Early on Sunday morning when people were still hitting the snooze button, nature lovers, environmentally conscious citizens and cyclists from across the city gathered at Cubbon Park.

A cyclothon from Cubbon Park to St. Joseph's College of Commerce doubled as a rally to build awareness on the dwindling number of sparrows in the city, and around the globe. The event was organised by the Zed Foundation and St. Joseph's College in the run-up to World House Sparrow Day on March 20.

The cyclists planted over 15 sparrow nests in the vicinity of the park and the college.

Lack of nesting place

Harish Narayan, general manager, events, Zed Foundation, said, “There are not many sparrows left in the city because of lack of nesting space and food. In order to provide them with the suitable nesting place, we have designed and distributed sparrow houses.”

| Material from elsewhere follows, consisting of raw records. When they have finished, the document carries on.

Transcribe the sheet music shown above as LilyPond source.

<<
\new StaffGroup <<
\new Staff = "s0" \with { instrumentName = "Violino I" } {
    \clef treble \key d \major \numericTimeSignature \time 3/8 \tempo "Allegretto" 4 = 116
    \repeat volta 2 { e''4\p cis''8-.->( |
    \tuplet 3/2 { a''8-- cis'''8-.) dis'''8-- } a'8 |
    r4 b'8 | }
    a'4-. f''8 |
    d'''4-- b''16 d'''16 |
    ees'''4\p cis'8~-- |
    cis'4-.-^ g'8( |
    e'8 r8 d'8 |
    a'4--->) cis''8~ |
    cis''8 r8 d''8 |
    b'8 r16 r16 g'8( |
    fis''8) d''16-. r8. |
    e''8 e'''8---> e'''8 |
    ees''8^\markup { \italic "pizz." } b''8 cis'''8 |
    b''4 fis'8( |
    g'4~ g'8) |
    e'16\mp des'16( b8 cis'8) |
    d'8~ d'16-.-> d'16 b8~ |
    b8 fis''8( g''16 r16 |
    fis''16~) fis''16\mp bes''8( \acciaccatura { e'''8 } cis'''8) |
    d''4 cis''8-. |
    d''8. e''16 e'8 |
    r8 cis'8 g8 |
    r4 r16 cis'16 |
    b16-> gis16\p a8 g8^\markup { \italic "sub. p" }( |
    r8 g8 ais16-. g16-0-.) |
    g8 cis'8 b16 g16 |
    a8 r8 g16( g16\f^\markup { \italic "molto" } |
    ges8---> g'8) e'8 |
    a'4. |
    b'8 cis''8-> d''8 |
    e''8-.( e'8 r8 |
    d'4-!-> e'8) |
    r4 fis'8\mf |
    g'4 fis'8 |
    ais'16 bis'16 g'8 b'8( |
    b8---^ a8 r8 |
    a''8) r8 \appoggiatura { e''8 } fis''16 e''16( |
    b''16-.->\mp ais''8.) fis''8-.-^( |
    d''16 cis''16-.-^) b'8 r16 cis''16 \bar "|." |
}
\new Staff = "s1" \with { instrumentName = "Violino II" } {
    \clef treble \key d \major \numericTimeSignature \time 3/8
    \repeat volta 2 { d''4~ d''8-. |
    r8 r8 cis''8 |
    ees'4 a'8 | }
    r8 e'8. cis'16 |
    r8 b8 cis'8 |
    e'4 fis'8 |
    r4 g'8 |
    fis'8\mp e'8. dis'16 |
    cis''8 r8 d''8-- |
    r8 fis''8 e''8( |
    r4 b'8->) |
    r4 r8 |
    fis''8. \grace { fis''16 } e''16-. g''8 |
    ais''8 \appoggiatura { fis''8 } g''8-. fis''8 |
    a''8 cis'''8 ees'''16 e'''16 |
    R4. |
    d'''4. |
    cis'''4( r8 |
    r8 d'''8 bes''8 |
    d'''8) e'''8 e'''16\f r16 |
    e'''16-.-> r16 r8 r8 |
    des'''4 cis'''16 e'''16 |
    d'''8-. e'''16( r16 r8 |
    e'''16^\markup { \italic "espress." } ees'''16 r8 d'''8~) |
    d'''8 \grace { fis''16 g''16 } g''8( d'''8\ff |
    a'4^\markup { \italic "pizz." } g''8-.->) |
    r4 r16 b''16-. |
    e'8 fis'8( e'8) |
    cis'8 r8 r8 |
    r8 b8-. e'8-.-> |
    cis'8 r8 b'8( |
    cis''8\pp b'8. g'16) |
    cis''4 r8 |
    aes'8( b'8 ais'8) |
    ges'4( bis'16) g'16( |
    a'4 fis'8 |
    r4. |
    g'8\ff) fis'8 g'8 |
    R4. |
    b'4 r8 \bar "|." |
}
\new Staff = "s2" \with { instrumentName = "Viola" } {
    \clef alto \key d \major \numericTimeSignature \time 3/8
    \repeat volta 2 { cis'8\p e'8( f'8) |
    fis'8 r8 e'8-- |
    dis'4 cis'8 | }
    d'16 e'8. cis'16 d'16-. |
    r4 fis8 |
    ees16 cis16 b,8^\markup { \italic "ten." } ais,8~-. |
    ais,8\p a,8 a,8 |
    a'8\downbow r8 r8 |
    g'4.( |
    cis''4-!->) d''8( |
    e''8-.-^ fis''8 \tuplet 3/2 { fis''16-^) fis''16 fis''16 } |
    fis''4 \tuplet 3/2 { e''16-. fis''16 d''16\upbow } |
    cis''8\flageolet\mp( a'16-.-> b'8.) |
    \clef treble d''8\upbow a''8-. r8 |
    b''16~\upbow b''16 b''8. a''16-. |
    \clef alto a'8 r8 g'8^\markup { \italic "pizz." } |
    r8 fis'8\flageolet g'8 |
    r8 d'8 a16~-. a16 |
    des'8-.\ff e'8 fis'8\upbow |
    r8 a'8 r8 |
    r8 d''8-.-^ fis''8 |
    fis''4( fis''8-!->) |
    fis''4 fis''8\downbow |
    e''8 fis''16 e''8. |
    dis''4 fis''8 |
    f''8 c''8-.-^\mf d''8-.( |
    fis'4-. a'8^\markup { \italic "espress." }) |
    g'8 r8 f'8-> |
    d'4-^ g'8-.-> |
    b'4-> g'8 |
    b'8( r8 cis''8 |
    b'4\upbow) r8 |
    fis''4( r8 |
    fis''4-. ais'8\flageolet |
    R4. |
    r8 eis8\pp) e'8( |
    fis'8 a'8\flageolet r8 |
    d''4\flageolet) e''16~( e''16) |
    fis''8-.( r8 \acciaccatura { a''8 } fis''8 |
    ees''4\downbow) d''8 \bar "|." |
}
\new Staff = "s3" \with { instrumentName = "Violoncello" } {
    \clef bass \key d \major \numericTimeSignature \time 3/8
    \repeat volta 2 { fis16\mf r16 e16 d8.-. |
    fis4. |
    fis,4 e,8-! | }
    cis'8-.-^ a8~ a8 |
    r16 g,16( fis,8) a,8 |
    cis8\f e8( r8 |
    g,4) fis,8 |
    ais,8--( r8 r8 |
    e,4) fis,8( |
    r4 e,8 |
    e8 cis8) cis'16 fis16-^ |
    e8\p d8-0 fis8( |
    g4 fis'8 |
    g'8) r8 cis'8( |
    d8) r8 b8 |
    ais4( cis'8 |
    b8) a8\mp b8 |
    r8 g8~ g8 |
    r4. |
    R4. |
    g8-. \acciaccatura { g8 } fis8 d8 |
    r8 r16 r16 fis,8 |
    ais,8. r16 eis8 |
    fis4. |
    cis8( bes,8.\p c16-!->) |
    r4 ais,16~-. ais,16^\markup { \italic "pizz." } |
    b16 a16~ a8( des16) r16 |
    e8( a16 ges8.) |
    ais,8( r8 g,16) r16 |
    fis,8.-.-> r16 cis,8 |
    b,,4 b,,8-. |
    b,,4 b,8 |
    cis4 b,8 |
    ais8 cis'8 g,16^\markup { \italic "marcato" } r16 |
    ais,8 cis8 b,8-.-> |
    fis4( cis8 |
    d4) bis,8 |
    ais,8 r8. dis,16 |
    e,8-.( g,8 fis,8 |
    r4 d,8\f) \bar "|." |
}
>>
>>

It was a motley crowd that gathered here for the cause. Participants included students, working professionals, activists and experts who turned up to show their support for the cause.

Urban planning

Murli Ramanath, director, Namma Cycle, said pollution too was a factor that had led to the decline of sparrows. He said, “Whenever roads are widened, trees are cut down, some of them around 200 years old. Urban planning has to make sure that there is less noise and pollution if we want these birds to be present in our environment.”

Kiran Kumar Sen, a student of environmental science from St. Joseph's College, said the decline of sparrows was symptomatic of a growing ecological problem.

Govind Vardhan, another student who participated in the cyclothon, said, “We are concerned about nature and the quality of the environment. We are not giving [sparrows] the space to live, the environment is polluted and there is a major depletion of green cover. If we do not wake up now it will be too late to set things right.”